With so many people making career changes in our community and with the Iron

Range Job Fair coming up on April 21, I thought I would share my own experience with the current job market and offer what I hope is some helpful advice to potential job seekers.

From my observation, a number of current job seekers are looking for remote work, which is exactly what I gave up eight months ago when I made a career change from Social Security disability representative to employment counselor for Arrowhead Economic Opportunity Agency (AEOA). This was a great decision as it was always too easy to justify catching up on work instead of enjoying family time, working on home projects, or attending social events as my office was just a few steps away and accessible 24/7.

My new position allows me to meet directly with the people I’m helping, co-workers, and colleagues from other agencies. I’ve been able to join committees, boards, and volunteer time to projects. I bring this up because it did not seem possible eight months ago. After working remotely for a decade, I had forgotten how valuable a real-life social network can be.

People provide opportunities and so it makes sense that we might dedicate some of our time to establishing and building relationships. I’ve found people generally want to help other people so when I mentioned to a few friends and acquaintances that I was looking for a new career they were eager to see if they could help connect me with the opportunity I was looking for. I will say it worked out well as I was hired before I could even finish the obligations with my previous employer.
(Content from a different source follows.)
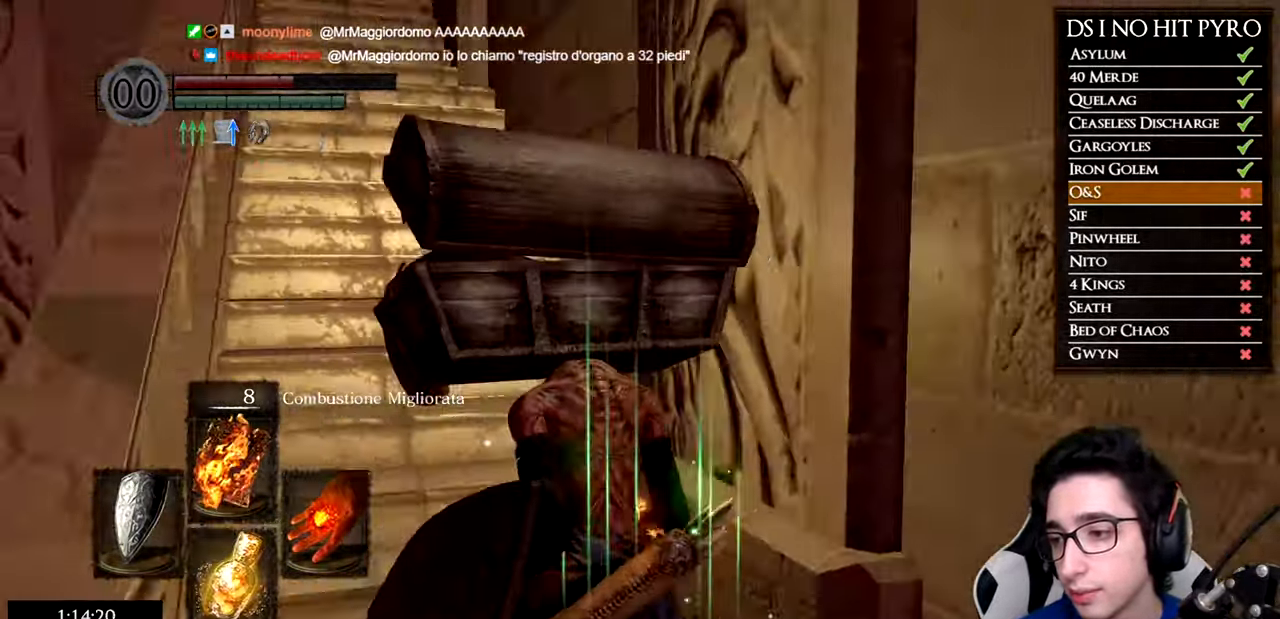
{"buttons": ["B"], "left_stick": "up", "right_stick": "center", "events": [[67, "left_stick", "up"], [100, "right_stick", "center"], [167, "B", "down"]]}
Having those real social connections also gives us a sense of accountability whether we realize it or not. Have you ever frantically cleaned before someone comes to visit you? Or maybe a friend offered an opportunity and you felt obligated to at least check out the possibility? I think having these connections helps keep a healthy sense of drive so that we might keep moving forward.

At AEOA I am able to help members of our community who have lost their job through no fault of their own, or have had a loss of income due to separation, divorce, loss of public assistance, a death or a disability of a spouse or partner, or people receiving public assistance who are wanting to become self-sufficient. If you find yourself in one of these circumstances, I encourage you to reach out to our agency and see if you qualify for any of our programs or support services.

Finally, if you are an employer, job seeker, or student I would like to invite you to stop by the AEOA booth at the Iron Range Job Fair on April 21 and say hello. I enjoy meeting people and helping them connect to others in the community who offer opportunities and solutions, and I know that there are many others attending who feel the same way.

Travis Scofield lives in Hibbing and is an employment counselor with AEOA.